Our reflections tease out a hard fact to swallow about human beings: our identities as rational agents are fragile, perishable and to a large extent externally conditioned. We can lose our identities as persons though maintain our identities as animals, bodies, and collections of molecules largely through the contingencies of circumstance and outrageous fortune. We also begin to see why the mind and body have been strongly differentiated in the tradition of metaphysics and why it is not an easy matter to put them back together. But this is a topic for another time.
Our reflections also illuminate Frankfurt’s substitute for the principle of alternative possibilities, namely, the principle that an agent is not morally responsible for an action if he performed that action only because he could not have done otherwise. For now we are in a position to understand what is meant by “only because”: it is a vague attempt to articulate the essential relevance that self-conscious representation of reasons has in relation to the concepts of freedom and moral responsibility. I can only be morally responsible for killing someone if my reasons for doing so are other than the fact that I am coerced to do so for good reason. If Smith dies at the hands of Jones only because (i.e. only in light of the knowledge that) Black has made it the case that Jones is powerless to prevent Smith’s death then Jones is not morally responsible for killing Smith because in fact Jones did not kill Smith; Black did. And if Smith dies at the hands of Jones only because or in light of the knowledge that the Canucks fell to the Bruins in game 7 of the Stanley Cup Playoffs then again, Jones did not kill Smith; Evil Jones did, for Jones is not the kind of person to kill ‘for sport’, so to speak.

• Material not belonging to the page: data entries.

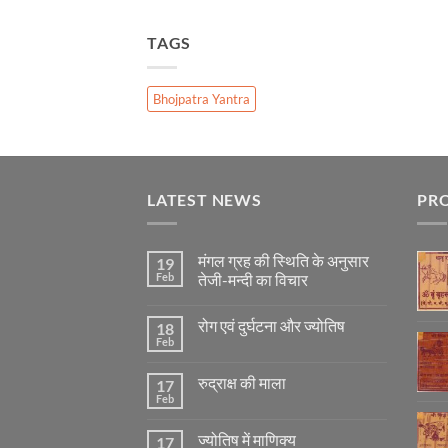
TAGS
Bhojpatra Yantra
LATEST NEWS
PR
मंगल ग्रह की स्थिति के अनुसार
19
Feb
तेजी-मन्दी का विचार
No
Comments
रोग एवं दुर्घटना और ज्योतिष
18
on
मंगल
Feb
No
ग्रह
Comments
की
on
स्थिति
रुद्राक्ष की माला
17
रोग
के
एवं
Feb
अनुसार
No
दुर्घटना
तेजी-
Comments
और
on
मन्दी
ज्योतिष
ज्योतिष में माणिक्य
17
रुद्राक्ष
का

Here, we get a picture of the causality of action that is distinct from the causality of mechanism for though it is true that Jones is in some obvious way the efficient cause of Smith’s death, it is still not the case that Jones killed Smith. Contemplating action theory should give us clues leading to the discovery of a unique concept of causality that goes beyond the limits of naturalistic explanation that appeal only to mechanical or efficient notions of cause and effect. But this is a topic for another time.